→ **What the exercise asks**
Beneath this instruction is a block of data; output from it exactly the lines that run from the one containing "Gunakan AI, YPAB Surabaya Gelar Pelatihan" through the one containing "twitter : @superradioid", inclusive.

======== Data to use

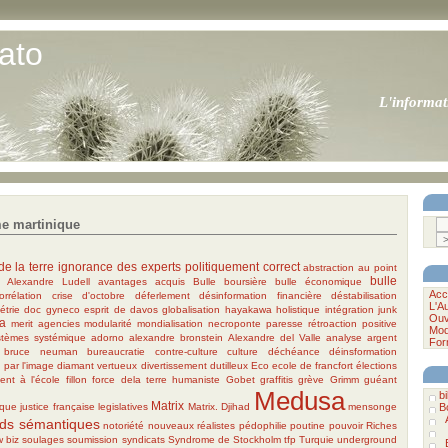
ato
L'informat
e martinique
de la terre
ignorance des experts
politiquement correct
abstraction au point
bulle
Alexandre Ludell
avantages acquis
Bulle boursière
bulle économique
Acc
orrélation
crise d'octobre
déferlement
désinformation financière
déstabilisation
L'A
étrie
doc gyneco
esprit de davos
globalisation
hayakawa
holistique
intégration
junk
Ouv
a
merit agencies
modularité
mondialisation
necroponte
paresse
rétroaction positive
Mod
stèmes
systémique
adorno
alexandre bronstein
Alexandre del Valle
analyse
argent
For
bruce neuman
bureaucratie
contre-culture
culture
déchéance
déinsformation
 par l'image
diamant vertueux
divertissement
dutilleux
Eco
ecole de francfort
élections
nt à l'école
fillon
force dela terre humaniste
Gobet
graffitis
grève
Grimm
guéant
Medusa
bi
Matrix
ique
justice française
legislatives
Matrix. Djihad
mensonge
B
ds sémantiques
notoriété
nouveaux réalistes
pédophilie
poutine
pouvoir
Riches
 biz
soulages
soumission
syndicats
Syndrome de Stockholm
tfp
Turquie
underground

================
======== Data to use

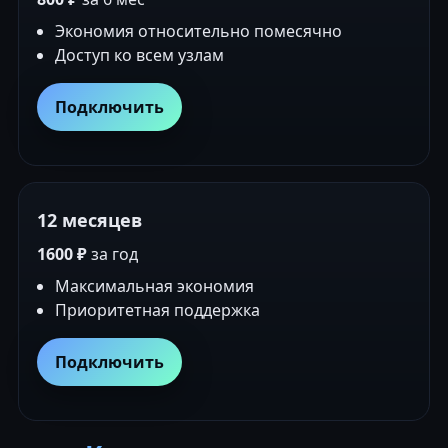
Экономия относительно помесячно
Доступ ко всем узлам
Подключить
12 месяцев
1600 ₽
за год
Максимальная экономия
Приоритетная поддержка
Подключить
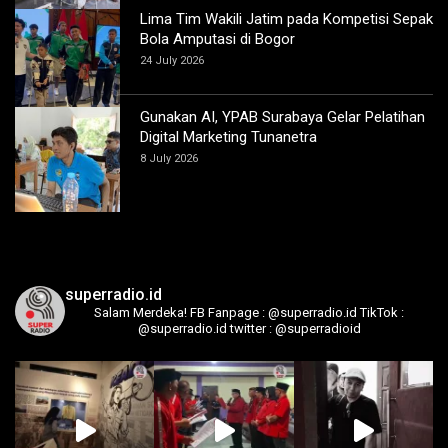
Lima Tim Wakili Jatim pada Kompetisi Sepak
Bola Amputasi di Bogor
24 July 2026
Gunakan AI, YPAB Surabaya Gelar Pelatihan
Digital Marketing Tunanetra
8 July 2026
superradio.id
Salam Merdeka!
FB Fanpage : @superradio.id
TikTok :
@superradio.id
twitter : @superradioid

================

→ **Answer section**
Gunakan AI, YPAB Surabaya Gelar Pelatihan
Digital Marketing Tunanetra
8 July 2026
superradio.id
Salam Merdeka!
FB Fanpage : @superradio.id
TikTok :
@superradio.id
twitter : @superradioid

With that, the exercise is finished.